AI-reimagined OneSupport experience for next-generation healthcare operations
Overview
This case study documents a 2025 AI-assisted UX redesign exercise of the OneSupport web application, originally designed in 2018 for Getinge.
The objective of this exercise was not to replace or critique the original work, but to revisit the same complex healthcare problem space using modern AI design tools (Google Stitch AI) and 2025 enterprise UX standards—while staying grounded in the original business, regulatory, and user constraints.
Background (2018 Context)
In 2018, OneSupport was designed to unify 15+ fragmented global complaint-handling systems into a single platform for managing medical product complaints. The system had to support:
- Highly regulated healthcare workflows
- Multiple global roles (Sales, Service, QA, IT, Admin)
- Large, data-heavy forms (80+ fields)
- Auditability, traceability, and compliance
The original UX work focused on standardisation, usability, and operational efficiency within the constraints of tooling and enterprise design maturity at the time.
Why Redesign in 2025?
Since 2018, the UX landscape has evolved significantly:
- AI-assisted design tools can now generate, iterate, and validate UI at scale
- Enterprise UX has shifted toward modular systems, role intelligence, and adaptive interfaces
- Expectations around speed, clarity, and accessibility have increased
- Designers are expected to orchestrate systems, not just screens
This redesign explores a key question:
How would OneSupport look if it were redesigned today—using AI as a design accelerator, while retaining deep human-centred judgment?
Role & Scope
Role: UX Strategist & Design Lead (AI-assisted redesign)
Tools: Google Stitch AI, system-thinking frameworks
Scope:
- End-to-end web application redesign
- Core workflows: authentication, dashboard, complaints lifecycle
- Supporting areas: notifications, downloads, calendar, access control
- UI component library and design system thinking
Design Approach (AI-Assisted)
Rather than manually recreating screens, this exercise focused on prompt-driven design orchestration:
1. Constraint-First Prompting
AI was guided with:
- Clear functional requirements
- Enterprise UX principles
- Regulated healthcare context
- Role-based mental models
Visual styling, colour systems, and layouts were intentionally left to AI to surface modern design patterns.
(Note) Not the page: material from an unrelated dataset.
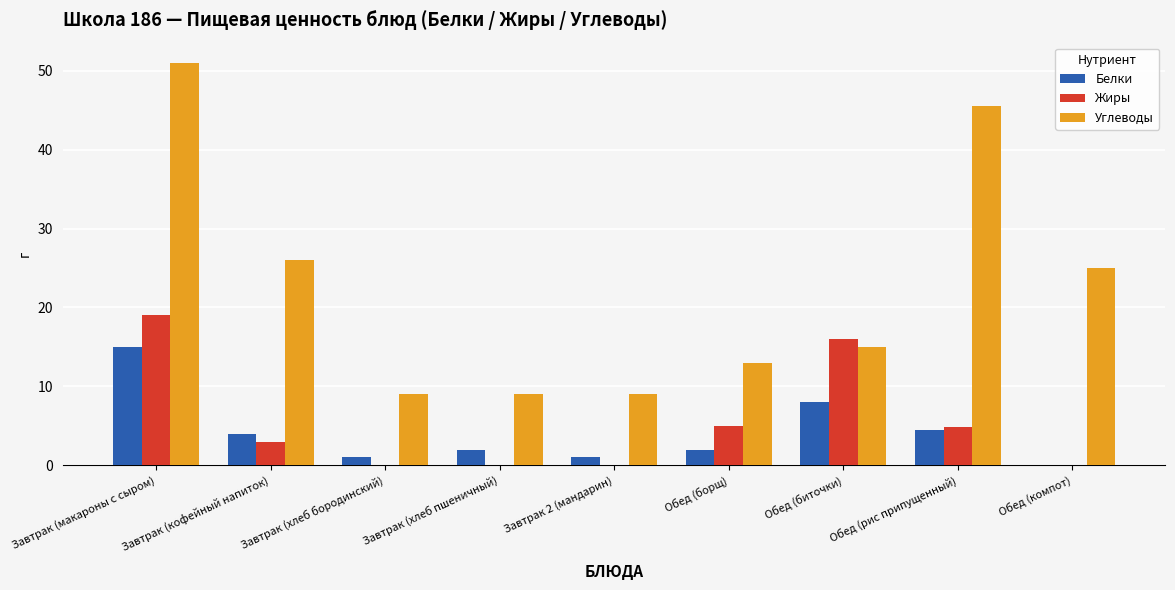

How many groups of bars are there?

9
2. Multi-Path Complaint Creation
The redesign reinforced two core user modes:
- First-time users: Guided, step-by-step complaint flow
- Regular users: Power-user mode with all fields visible
This mirrors real-world enterprise behaviour—balancing speed vs support.
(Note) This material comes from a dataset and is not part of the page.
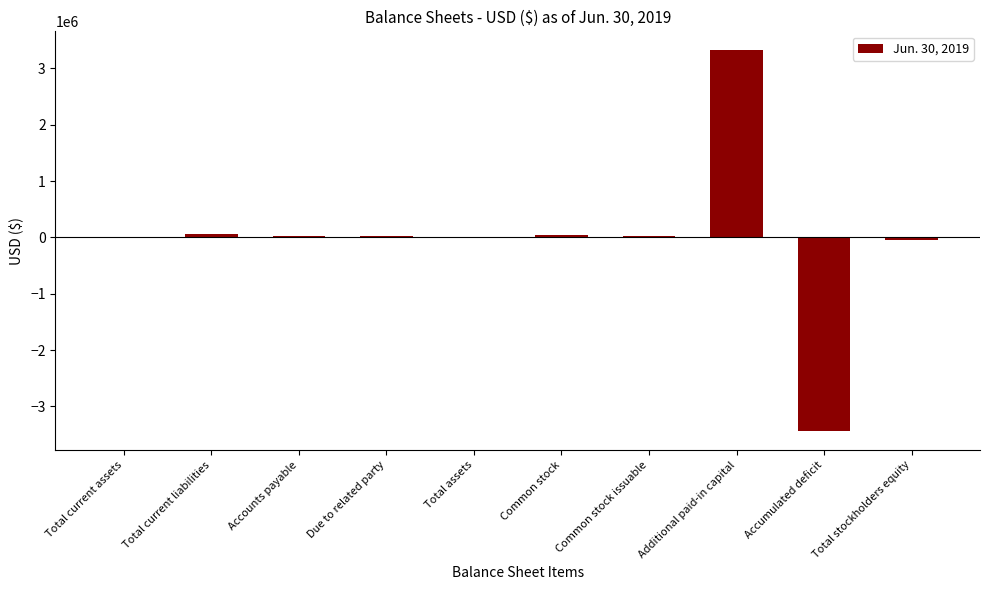

What is the average value?

847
3. Modular, Role-Aware Architecture
AI-generated layouts emphasised:
- Clear separation of concerns
- Reusable components
- Scalable navigation patterns
- Role-specific dashboards and permissions
4. Progressive Disclosure
Complexity is revealed only when needed:
- Collapsible sections
- Contextual guidance
- Review-before-submit checkpoints
This reduces cognitive load without sacrificing data completeness.
Key UX Improvements in the 2025 Redesign
Modernised Dashboard
- Clear system status visibility
- Action-oriented alerts
- Faster scanning of complaint health
Smarter Complaint Lifecycle
- Logical step sequencing
- Strong review and confirmation moments
- Clear post-submission traceability
System-Level UX Maturity
- Unified notifications
- Calendar-driven follow-ups
- Centralised downloads and references
- Transparent access privileges
What AI-enabled
Using Google Stitch AI accelerated:
- Rapid multi-page layout generation
- Design system consistency across screens
- Exploration of modern enterprise UI patterns
- Faster iteration without manual pixel work
However, human UX judgment remained critical for:
- Defining the right problems
- Framing prompts accurately
- Evaluating usability and compliance risks
- Maintaining domain sensitivity in healthcare UX
Outcome
The result is a conceptual 2025 reimagining of OneSupport that:
- Feels lighter, clearer, and more modular
- Reflects modern enterprise UX maturity
- Demonstrates how AI can augment—not replace—UX leadership
- Preserves the original intent of global standardisation and compliance
Key Takeaways
- AI is most powerful when paired with strong UX fundamentals
- Prompt design is becoming a core UX leadership skill
- Enterprise UX success still depends on context, constraints, and clarity
- Redesigning legacy systems is as much about systems thinking as visuals
Disclaimer
This redesign is a conceptual exploration created using AI tools in 2025.
It does not represent production changes to the original OneSupport system and uses no proprietary or confidential data.